Fisker Karma Fire Sparks Investigation of Car Battery

An investigation is ongoing to determine the exact case of a house fire that occurred in a suburb outside of Houston which involved $100,000 Fisker Karma electric car.

Local officials and insurance companies were working on determining the cause of the fire which started on May 3. Investigators state that the fire started in the garage of a newly built home in Sugar Land, Texas.

"There are conflicting reports and uncertainty surrounding this particular incident," a spokesman for Fisker Automotive said. "The cause of the fire is not yet known and is being investigated."

The fire destroyed the car as well as two others in the garage and caused extensive damage to the house. The car's battery is being looked at as the possible cause, but no official determination has been made.

The Fisker Automotive spokesman also stated that they have not ruled out the possibility of fraud or malicious intent. Fire officials and investigators were examining an electrical panel in the garage and were looking into reports that there were fireworks in the garage.

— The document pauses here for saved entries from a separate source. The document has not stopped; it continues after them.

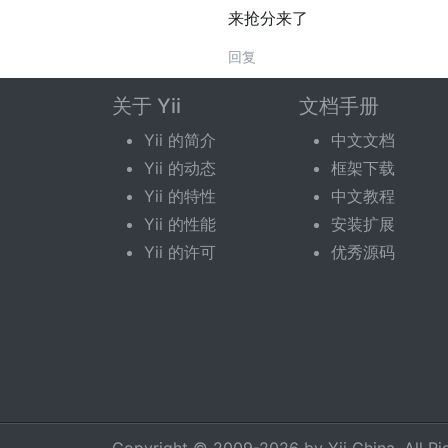
来抢分来了
回复
关于 Yii
文档手册
回复话题
Yii 的简介
中文文档
Yii 的动态
框架下载
您需要登录后才可以回复。
登录
|
立即注册
Yii 的特性
中文教程
Yii 的性能
安装扩展
Yii 的许可
优秀源码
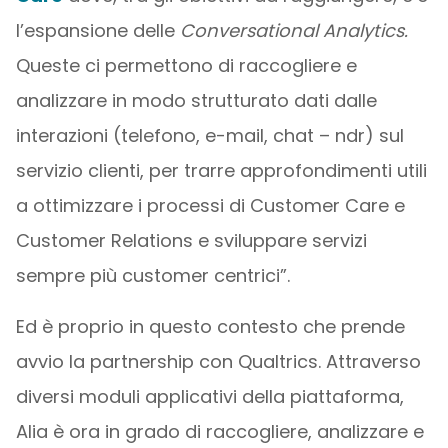
l’espansione delle
Conversational Analytics.
Queste ci permettono di raccogliere e
analizzare in modo strutturato dati dalle
interazioni (telefono, e-mail, chat – ndr) sul
servizio clienti, per trarre approfondimenti utili
a ottimizzare i processi di Customer Care e
Customer Relations e sviluppare servizi
sempre più customer centrici”.
Ed è proprio in questo contesto che prende
avvio la partnership con Qualtrics. Attraverso
diversi moduli applicativi della piattaforma,
Alia è ora in grado di raccogliere, analizzare e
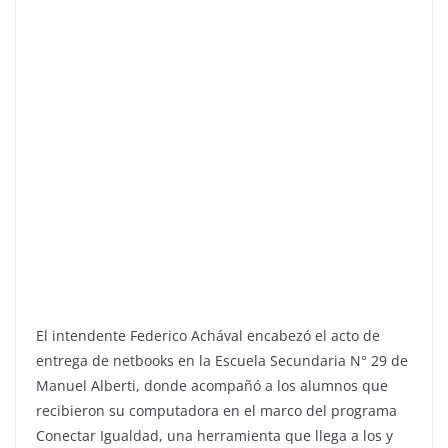
El intendente Federico Achával encabezó el acto de
entrega de netbooks en la Escuela Secundaria N° 29 de
Manuel Alberti, donde acompañó a los alumnos que
recibieron su computadora en el marco del programa
Conectar Igualdad, una herramienta que llega a los y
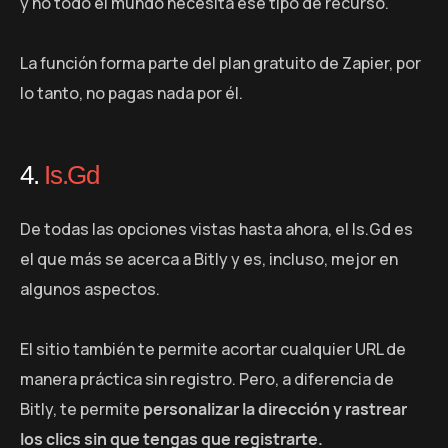
y no todo el mundo necesita ese tipo de recurso.
La función forma parte del plan gratuito de Zapier, por
lo tanto, no pagas nada por él.
4.
Is.Gd
De todas las opciones vistas hasta ahora, el Is.Gd es
el que más se acerca a Bitly y es, incluso, mejor en
algunos aspectos.
El sitio también te permite acortar cualquier URL de
manera práctica sin registro. Pero, a diferencia de
Bitly, te permite
personalizar la dirección y rastrear
los clics sin que tengas que registrarte.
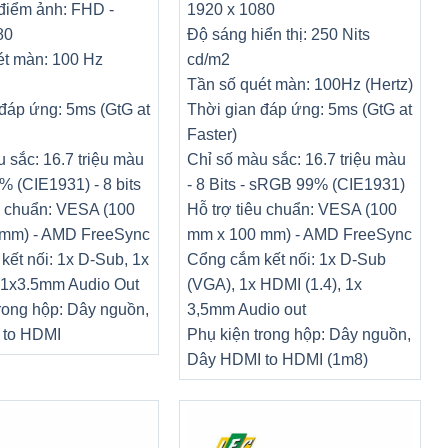
 điểm ảnh: FHD -
1920 x 1080
80
Độ sáng hiển thị: 250 Nits
ét màn: 100 Hz
cd/m2
Tần số quét màn: 100Hz (Hertz)
đáp ứng: 5ms (GtG at
Thời gian đáp ứng: 5ms (GtG at
Faster)
 sắc: 16.7 triệu màu
Chỉ số màu sắc: 16.7 triệu màu
 (CIE1931) - 8 bits
- 8 Bits - sRGB 99% (CIE1931)
u chuẩn: VESA (100
Hỗ trợ tiêu chuẩn: VESA (100
mm) - AMD FreeSync
mm x 100 mm) - AMD FreeSync
ết nối: 1x D-Sub, 1x
Cổng cắm kết nối: 1x D-Sub
 1x3.5mm Audio Out
(VGA), 1x HDMI (1.4), 1x
rong hộp: Dây nguồn,
3,5mm Audio out
 to HDMI
Phụ kiện trong hộp: Dây nguồn,
Dây HDMI to HDMI (1m8)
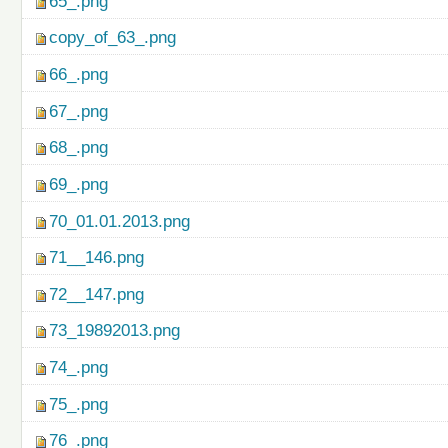
65_.png
copy_of_63_.png
66_.png
67_.png
68_.png
69_.png
70_01.01.2013.png
71__146.png
72__147.png
73_19892013.png
74_.png
75_.png
76_.png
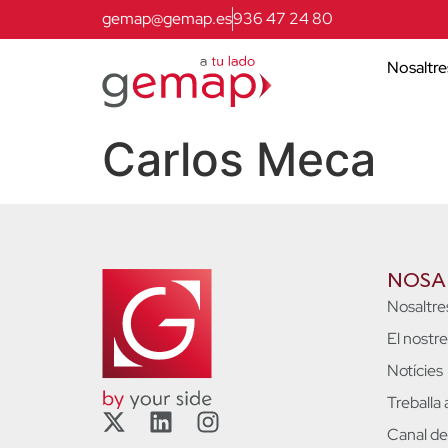
gemap@gemap.es
936 47 24 80
Nosaltre
Carlos Meca
NOSA
Nosaltre
El nostr
Notícies
Treballa
Canal de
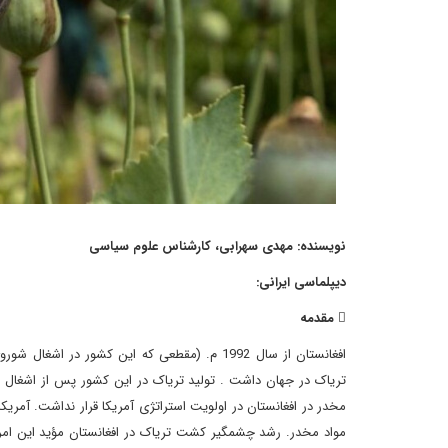
نویسنده: مهدی سهرابی، کارشناس علوم سیاسی
دیپلماسی ایرانی:
 مقدمه
افغانستان از سال 1992 م. (مقطعی که این کشور د
مخدر در افغانستان در اولویت‌ استراتژی آمریکا قرار نداشت. آمریکا
مواد مخدر. رشد چشمگیر کشت تریاک در افغانستان مؤید این امر 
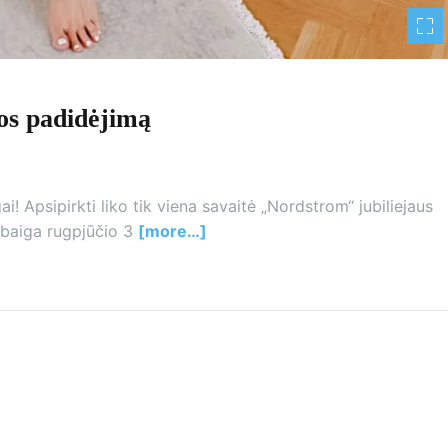
nos padidėjimą
gai! Apsipirkti liko tik viena savaitė „Nordstrom“ jubiliejaus
abaiga rugpjūčio 3
[more…]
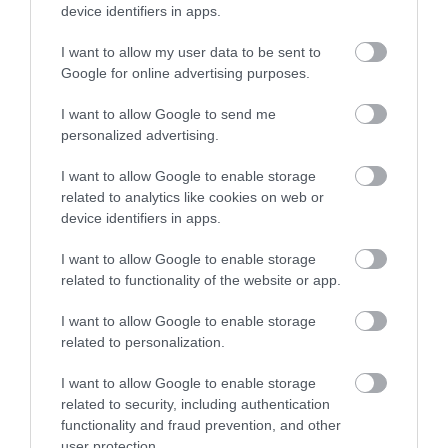
device identifiers in apps.
αντίστοιχη θυρίδα ανοίγει αυτόματα,
I want to allow my user data to be sent to
παραλαμβάνοντας την παραγγελία σας. Το
Google for online advertising purposes.
δέμα σας θα σας περιμένει στην θυρίδα
I want to allow Google to send me
μέχρι και 3 ημέρες από την παράδοσή του.
personalized advertising.
I want to allow Google to enable storage
Ακολουθήστε το
foodlife.gr στο Google
related to analytics like cookies on web or
device identifiers in apps.
News
και μάθετε πρώτοι όλες τις ειδήσεις
I want to allow Google to enable storage
related to functionality of the website or app.
TAGS:
BOX NOW
I want to allow Google to enable storage
related to personalization.
ΠΕΡΙΣΣΟΤΕΡA
I want to allow Google to enable storage
related to security, including authentication
functionality and fraud prevention, and other
user protection.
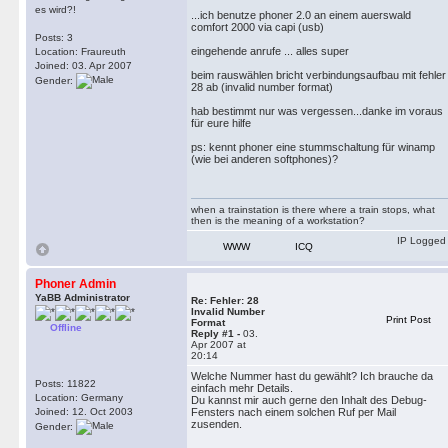
es wird?!
...ich benutze phoner 2.0 an einem auerswald
comfort 2000 via capi (usb)
Posts: 3
eingehende anrufe ... alles super
Location: Fraureuth
Joined: 03. Apr 2007
beim rauswählen bricht verbindungsaufbau mit fehler
Gender:
28 ab (invalid number format)
hab bestimmt nur was vergessen...danke im voraus
für eure hilfe
ps: kennt phoner eine stummschaltung für winamp
(wie bei anderen softphones)?
when a trainstation is there where a train stops, what
then is the meaning of a workstation?
IP Logged
WWW
ICQ
Phoner Admin
YaBB Administrator
Re: Fehler: 28
Invalid Number
Print Post
Format
Offline
Reply #1 -
03.
Apr 2007 at
20:14
Welche Nummer hast du gewählt? Ich brauche da
Posts: 11822
einfach mehr Details.
Location: Germany
Du kannst mir auch gerne den Inhalt des Debug-
Joined: 12. Oct 2003
Fensters nach einem solchen Ruf per Mail
zusenden.
Gender:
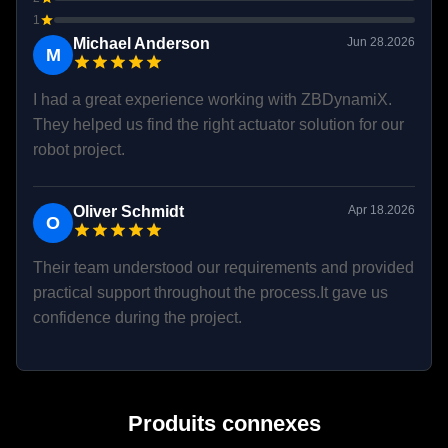
1
Michael Anderson
Jun 28.2026
M
I had a great experience working with ZBDynamiX.
They helped us find the right actuator solution for our
robot project.
Oliver Schmidt
Apr 18.2026
O
Their team understood our requirements and provided
practical support throughout the process.It gave us
confidence during the project.
Produits connexes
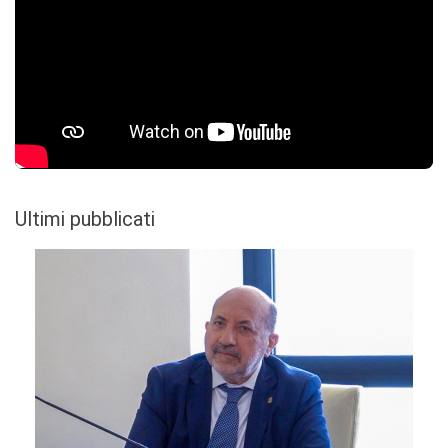
Ultimi pubblicati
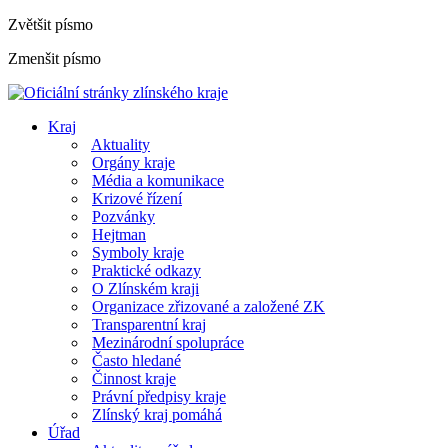
Zvětšit písmo
Zmenšit písmo
Kraj
Aktuality
Orgány kraje
Média a komunikace
Krizové řízení
Pozvánky
Hejtman
Symboly kraje
Praktické odkazy
O Zlínském kraji
Organizace zřizované a založené ZK
Transparentní kraj
Mezinárodní spolupráce
Často hledané
Činnost kraje
Právní předpisy kraje
Zlínský kraj pomáhá
Úřad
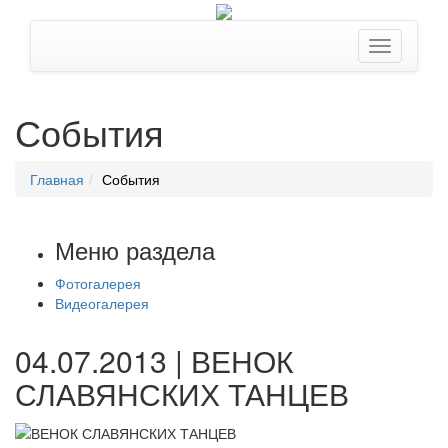
События
Главная
События
Меню раздела
Фотогалерея
Видеогалерея
04.07.2013 | ВЕНОК
СЛАВЯНСКИХ ТАНЦЕВ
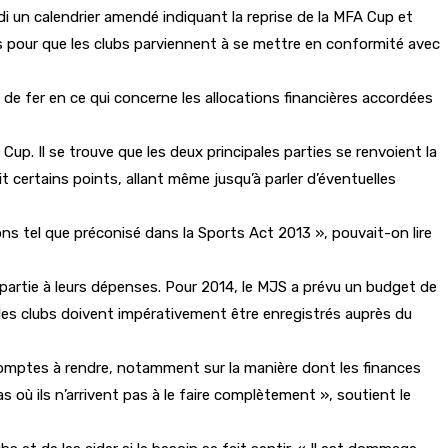
di un calendrier amendé indiquant la reprise de la MFA Cup et
pour que les clubs parviennent à se mettre en conformité avec
de fer en ce qui concerne les allocations financières accordées
. Il se trouve que les deux principales parties se renvoient la
it certains points, allant même jusqu’à parler d’éventuelles
ons tel que préconisé dans la Sports Act 2013 », pouvait-on lire
partie à leurs dépenses. Pour 2014, le MJS a prévu un budget de
 les clubs doivent impérativement être enregistrés auprès du
es comptes à rendre, notamment sur la manière dont les finances
as où ils n’arrivent pas à le faire complètement », soutient le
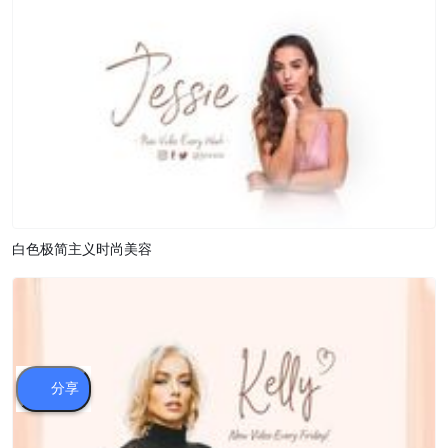
白色极简主义时尚美容
分享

Adding to the conflicting reports was Fort Bend County, Texas chief fire investigator Robert Baker, who has publically stated that the Fisker Karma was responsible for the fire.

"Yes, the Karma was the origin of the fire, but what exactly caused that we don't know at this time," Barker said.

In March, a Karma battery failed during a test conducted by Consumer Reports magazine. Fisker recalled 239 Karma cars in December to fix a battery defect that raised the risk of a fire.

Electric car batteries were the subject of a governmental investigation last year when regulators looked into General Motors' Chevrolet Volt after a few battery packs caught fire during testing.

The National Highway Traffic Safety Administration closed the probe in January, stating that electric vehicles did not have a greater risk of danger than gasoline-powered cars.